Just one more day until the opening night of Fringe! In fact, by this time tomorrow, we’ll be in the middle of our second show of the festival. (have I mentioned we fit 31 performances of 10 different productions into just 10 days? Fringe moves FAST!) So it’s time for one more installment of the Road to Fringe series!
Today we’re hearing from Frank Kuhn, College at Brockport professor and co-creator of Two of Mee, about the evolution of the show and the contributions of his many collaborators.
Two of Mee started seven years ago with an invitation from Andrea Vasquez, while she was a graduate student in Dance at The College at Brockport, to collaborate on a new work. I suggested some texts, and she was most excited by a short play that the playwright, Charles Mee, then called My House Was Leaning to One Side (Mee later changed its title to Life Is a Dream). We invited J.J. Kaufmann, a composer from the music staff in the Department of Dance, and Nanako Horikawa, a talented undergraduate dancer and choreographer, to join us in building and sharing an abbreviated version of the piece in spring, 2010. We so much enjoyed the collaboration, and the unfolding of the piece, that we continued meeting (in Brockport, Texas, and Iowa) over the next six years, exploring and expanding the work whenever we all four had the time, with no clear idea of the its ultimate shape, or where or when we would perform it. We also took advantage of Mr. Mee’s advice regarding his plays, to “use them freely as a resource for your own work,” and added a few other voices to those he had collected from the evening news, the internet, and his collaborators. This spring, we decided to “finish” (whatever that meant) Life Is a Dream in Decorah, Iowa, and we presented a preview performance at Luther College.
About 18 months ago, Olivia Howard and Lynea D’Aprix, Dance majors with whom I had worked in the Theatre program at Brockport, also expressed an interest in developing a performance piece. We looked at texts by Virginia Woolf, Anne Carson, Charles Mee, and others; Lynea and Olivia were attracted by the wit and insights they found in some of the women’s monologues from Mee’s plays, which he had collected under the title Love Sonnets: Things Women Say. So we we started working, more like playing really, with the text, again collaboratively and with no performance in sight. Last spring, it occurred to us to pair the selected women’s monologues, which we named “Mee & She,” with “Life Is a Dream” for the Rochester Fringe Festival.

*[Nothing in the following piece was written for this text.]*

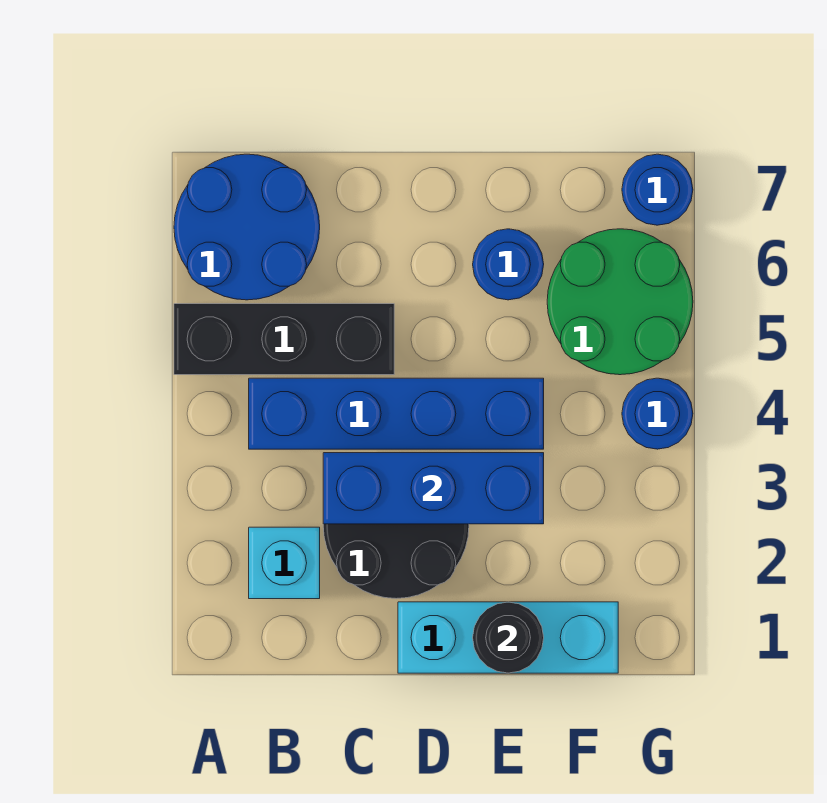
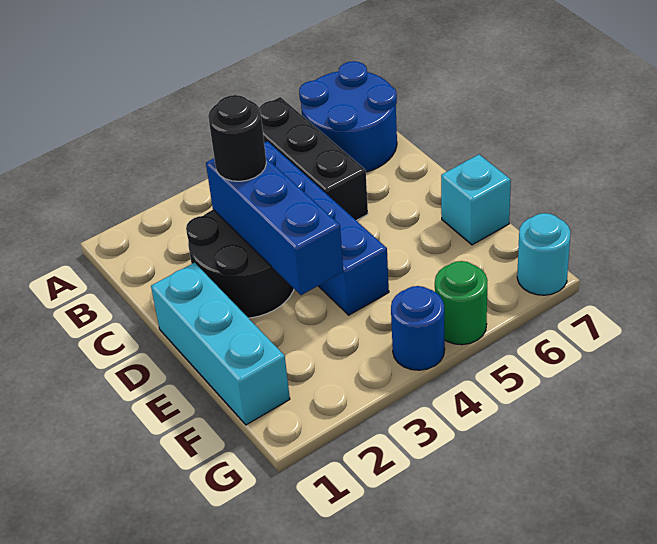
cyan 1x1 brick [249,527,320,599] -> cyan 1x1 brick moved to [441,155,511,245]
black 1x1 round brick [473,602,544,673] -> black 1x1 round brick moved to [208,95,266,181]
blue 1x1 round brick [473,229,544,300] -> none
green 2x2 round brick [547,229,693,375] -> green 1x1 round brick [435,261,487,345]
blue 1x1 round brick [622,154,693,225] -> cyan 1x1 round brick [517,213,571,295]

The two parts in Two of Mee, are very different in tone, but are similar in that they deal with paradoxical pairings and challenging dualities, in our individual and collective lives. In our performance, each is split between two voices. Part I, “Life Is a Dream,” wonders, with much compassion, how we might understand the human capacity to be simultaneously capable of great love and devastating destruction. “Mee & She,” with tongue often partly in cheek, explores the urge to pair up for life, and some of its ridiculous, even comic, social manifestations, while also offering a sly look at masculine pretensions and delusions in that regard.
If you’re unfamiliar with Charles Mee’s works, I urge you to take a look at the (re)making project, where he has published his plays, free to read online. His work is poetic, witty and profound in a rare way. Mee started as a playwright in the Off-Off Broadway scene in the 1960s, where his works were presented at theatres like La Mama and Café Cino. He then took a twenty year break from theatre, writing books on international politics, like Meeting at Potsdam (a Literary Guild main selection), and contemporary American politics, such as A Visit to Haldeman and Other States of Mind (a meditation on Watergate). In the mid-1980s, Mee returned to writing for the stage with Vienna Lusthaus, a collaboration with Martha Clarke. Over the last 20 years, his works have become increasingly popular in New York and regionally.
Exploring Mee’s texts, and collaborating across disciplines with Andrea, J.J., Nanako, Lynea, and Olivia, has been for me a source of great joy and wonder. I look forward to sharing that joy and wonder with the audience at the 2017 Rochester Fringe Festival.